Another good quarter from Ottawa-based ProntoForms (ProntoForms Stock Quote, Chart, News TSXV:PFM) is keeping analyst Gabriel Leung of Beacon Securities bullish on the stock. Leung reviewed the company’s recently released fourth quarter financials in an update to clients on Monday where he reiterated his “Buy” rating and upped his target price from $1.00 to $1.25.
ProntoForms, which provides workflow solutions for mobile employees such as field workers, sales teams, inspectors and delivery personnel, reported its Q4 and full-year 2019 results on March 12, with the year showing recurring revenue up 27 per cent to $13.74 million and total revenue up 24 per cent to $15.10 million.
ProntoForms’ net loss for the year was $1.86 million. The company ended the year with $5.7 million in cash against $2.7 million in debt.

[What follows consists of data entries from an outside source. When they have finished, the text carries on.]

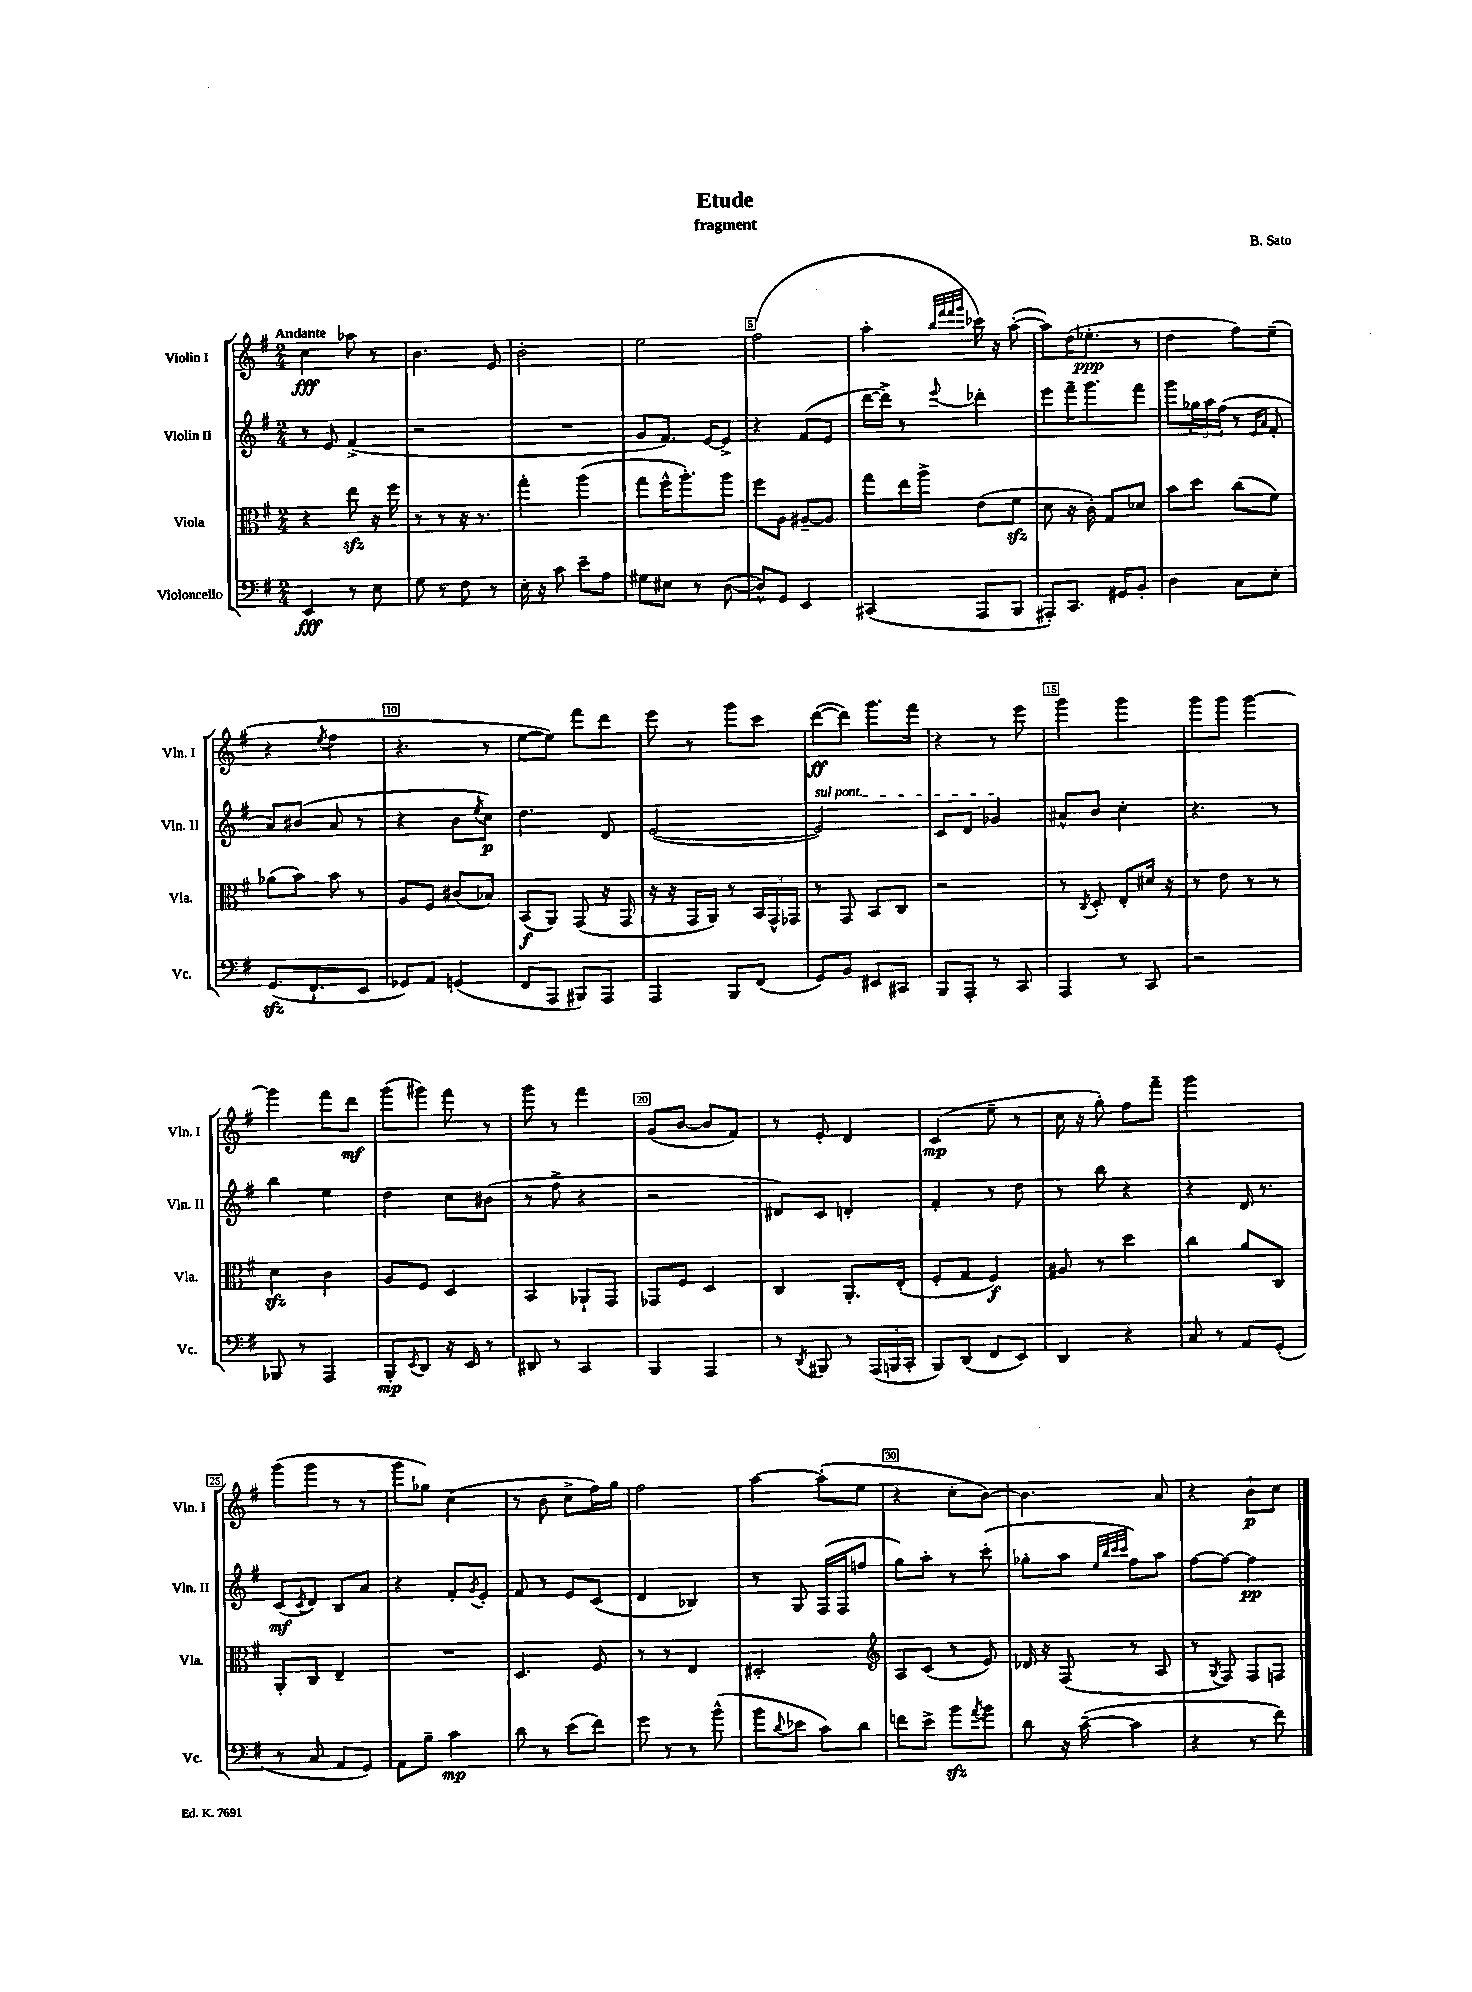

**kern	**kern	**kern	**kern
*staff4	*staff3	*staff2	*staff1
*clefF4	*clefC3	*clefG2	*clefG2
*k[f#]	*k[f#]	*k[f#]	*k[f#]
*M2/4	*M2/4	*M2/4	*M2/4
4EE	4r	8r	4cc
.	.	8e	.
8r	8ee	(4f#^	8aa-
8E	16r	.	8r
.	16ff#	.	.
=	=	=	=
8G	8r	2r	4.b
8r	8r	.	.
8F#	16r	.	.
.	8.r	.	.
8r	.	.	8e
=	=	=	=
16E'	4gg'	2r	2b'
16r	.	.	.
8c	.	.	.
8e~	(4aa	.	.
8A	.	.	.
=	=	=	=
8G#	8gg	8g	2ee
8E#	16ff#^^	8.f#)	.
.	8.aa')	.	.
8r	.	.	.
.	.	[16e	.
([8D	8aa	8e^]	.
=	=	=	=
8D^^])	8ff#	4r	(2ff#
8GG	8A	.	.
4EE	[8A#~	(8f#	.
.	8A#]	8e	.
=	=	=	=
(4CC#	8gg	[16ddd	4aa'
.	.	16ddd^])	.
.	16ee	8r	.
.	16aa^	.	.
.	.	.	32qqbb
.	.	.	32qqfff#
.	.	.	32qqfff#
.	.	8qqeee	32qqggg
8AAA	(8e	4ddd-'	16ccc-)
.	.	.	16r
8BBB	8f#	.	([8aa'
=	=	=	=
8AAA#')	8d	8eee	8aa])
8.CC	16r	16fff#~	(16dd
.	16c')	8.ggg	8.ee-'
.	8G	.	.
16GG#	.	.	.
8BB'	8d-	8fff#	8r
=	=	=	=
4D	8b	8ggg	4dd
.	8dd	24gg-	.
.	.	24aa	.
.	.	(24ff#	.
8C	(8cc	8r	8ff#)
.	.	16qqe	.
.	.	16qqa	.
8E'	8f#)	8f#'	(8ee~
=	=	=	=
(8.GG	(8a-	8a)	4r
.	8b)	(8b#	.
8.FF#`	.	.	.
.	.	.	8qee
.	8b	8a	4ff#
8EE	8r	8r	.
=	=	=	=
8GG-)	8A	4r	4.r
8AA	8F#	.	.
(4GG	(8c#	8b	.
.	.	8qee	.
.	8B-)	8cc)	8r
=	=	=	=
8FF#	(8BB	4.dd	[8ee
8AAA	8AA)	.	8ee])
8BBB#)	(8GG	.	8fff#
8AAA	16r	8d	8ddd
.	16GG	.	.
=	=	=	=
4AAA	16r	([2e	8eee
.	16r	.	.
.	16GG	.	8r
.	16AA)	.	.
8BBB	8r	.	8ggg
(8FF#	24BB	.	8ccc
.	24GG^^	.	.
.	24GG-	.	.
=	=	=	=
8GG)	8r	2e])	([8ddd
8BB	8GG	.	8ddd])
8EE#	8BB	.	8.ggg
8CC#	8C	.	.
.	.	.	16fff#
=	=	=	=
8BBB	2r	8c	4r
8AAA'	.	8d	.
8r	.	4g-	8r
8CC	.	.	8eee
=	=	=	=
4AAA	8r	8a#^^	4ggg
.	8qC	.	.
.	8D'	8b	.
8r	8E'	4cc'	4ggg
8CC	16d#	.	.
.	16r	.	.
=	=	=	=
2r	8r	4.r	8ggg
.	8e	.	8ggg
.	8r	.	[4ggg
.	8r	8r	.
=	=	=	=
8BBB-	4d	4bb	4ggg]
8r	.	.	.
4AAA	4c	4ee	8fff#
.	.	.	8ddd
=	=	=	=
8BBB'	8A	4dd	(8ggg
8qEE	.	.	.
8DD	8F#	.	8ggg#)
16r	4D	8cc	8fff#
16EE	.	.	.
8r	.	(8b#	8r
=	=	=	=
8DD#	4BB	8r	8ggg
8r	.	8ff#^	8r
4CC	8AA-`	4r	4fff#
.	8GG	.	.
=	=	=	=
4BBB	8GG-	2r	(8g
.	8F#	.	[8b
4AAA	4D	.	8b]
.	.	.	8f#)
=	=	=	=
8r	4C	8d#)	8r
8qDD	.	.	.
8BBB#	.	8c	8e'
8r	8.AA'	4d'	4d
(24AAA	.	.	.
24BBB	.	.	.
.	(16E'	.	.
24CC'	.	.	.
=	=	=	=
8BBB)	8F#'	4f#'	(4c
(8DD	8G	.	.
8FF#	4F#)	8r	8ee~
8EE)	.	8dd	8r
=	=	=	=
4DD	8A#	8r	16cc
.	.	.	16r
.	8r	8bb	8gg')
4r	4dd	4r	8ff#
.	.	.	8fff#~
=	=	=	=
8C	4cc	4r	2ggg
8r	.	.	.
8AA	8a	16d	.
.	.	8.r	.
(8GG'	8C	.	.
=	=	=	=
8r	8AA'	(8c	(8ggg
.	.	8qc	.
8C	8C	8d)	8ggg
8AA	4E~	8B	8r
8GG)	.	8a	8r
=	=	=	=
8AA	2r	4r	8ggg
8B~	.	.	8gg-)
4c	.	8f#'	(4cc
.	.	8qg	.
.	.	8e'	.
=	=	=	=
8d	4.D	8f#	8r
8r	.	8r	8b
(8e	.	8e	8cc^
8f#)	8F#	(8c	16ff#)
.	.	.	16gg
=	=	=	=
8g	8r	4d	2ff#
8r	8r	.	.
8r	4E	4B-)	.
(8b^^	.	.	.
=	=	=	=
8b	2D#'	8r	[4aa
8qqd	.	.	.
8e-	.	8G	.
8c)	.	(16F#	(8aa']
.	.	16F#	.
8d	.	8ff	8ee
=	=	=	=
*	*clefG2	*	*
8f	8A	8gg)	4r
8e^	(8c	8aa'	.
8b	8r	8r	8cc'
8qa	.	.	.
8b	8e)	(8ccc'	[8b)
=	=	=	=
8d	16d-	8gg-'	4.b]
.	16r	.	.
16r	(8F#	8aa	.
([16c~	.	.	.
.	.	32qqee	.
.	.	32qqbb	.
.	.	32qqccc	.
.	.	32qqccc	.
4c]	8r	8ff#)	.
.	8A	8aa	8a
=	=	=	=
4r	8r	[8ff#	4r
.	8qG	.	.
.	8F#)	8ff#_	.
8r	8F#	4ff#]	8b`
8f#)	8F	.	8cc
==	==	==	==
*-	*-	*-	*-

CEO and founder Alvaro Pombo said his company’s growth was led by expansion in its enterprise accounts.
“Powerful macrotrends are driving interest in our platform,” said Pombo in a press release. “These trends include workforce and talent shortages for field technicians and IT, heightened customer expectations related to service transparency, increased competition, and technology rapidly changing the maintenance and service delivery landscape. We are well positioned in the enterprise market because we help companies overcome these challenges through the quick development of customizable apps that empower field service delivery, improved data workflows and enhanced tech stacks with nimble mobile capabilities.”
Leung said the fourth quarter came in as expected, with Pronto generating revenue and EBITDA of $4.1 million and negative $373,000, respectively, versus Leung’s estimates at $4.0 million and negative $54,000. The analyst pointed to recurring revenues of $3.8 million which were up 28 per cent year-over-year and up eight per cent sequentially.
“The company’s impressive growth continues to be driven by enterprise expansion,” wrote Leung. “Today, about 36 per cent of revenues are being driven by accounts generating annual recurring revenues of over $100k, which is up from 35 per cent last quarter and 26 per cent last year. We believe there are currently around 20 customers within this category for ProntoForms, although the company itself has about 100 enterprise customers.”
Drilling down, Leung noted Pronto’s Q4 gross margins at 83.8 per cent versus 83.1 per cent a year earlier, while free cash flow was at $121,000 and capex was at $37,000 by the quarter’s end. The analyst expects PFM will maintain a 20 to 30 per cent year-over-year growth in recurring revenues while managing the business to cash flow neutral or slightly EBITDA negative over the near-term in order to keep winning market share.
“We are maintaining our Buy rating but increasing our target (due primarily to the passage of time and forex) to $1.25, which is based on 5x CY21e EV/Sales. We expect the stock to continue to benefit from a multiple expansion as its enterprise growth strategy continues to play out,” Leung wrote.
The analyst is calling for fiscal 2020 revenue and EBITDA of $18.2 million and negative $0.5 million, respectively, and fiscal 2021 revenue and EBITDA of $22.2 million and $1.1 million, respectively.
Leung’s $1.25 target at press time represented a projected 12-month return of 89 per cent.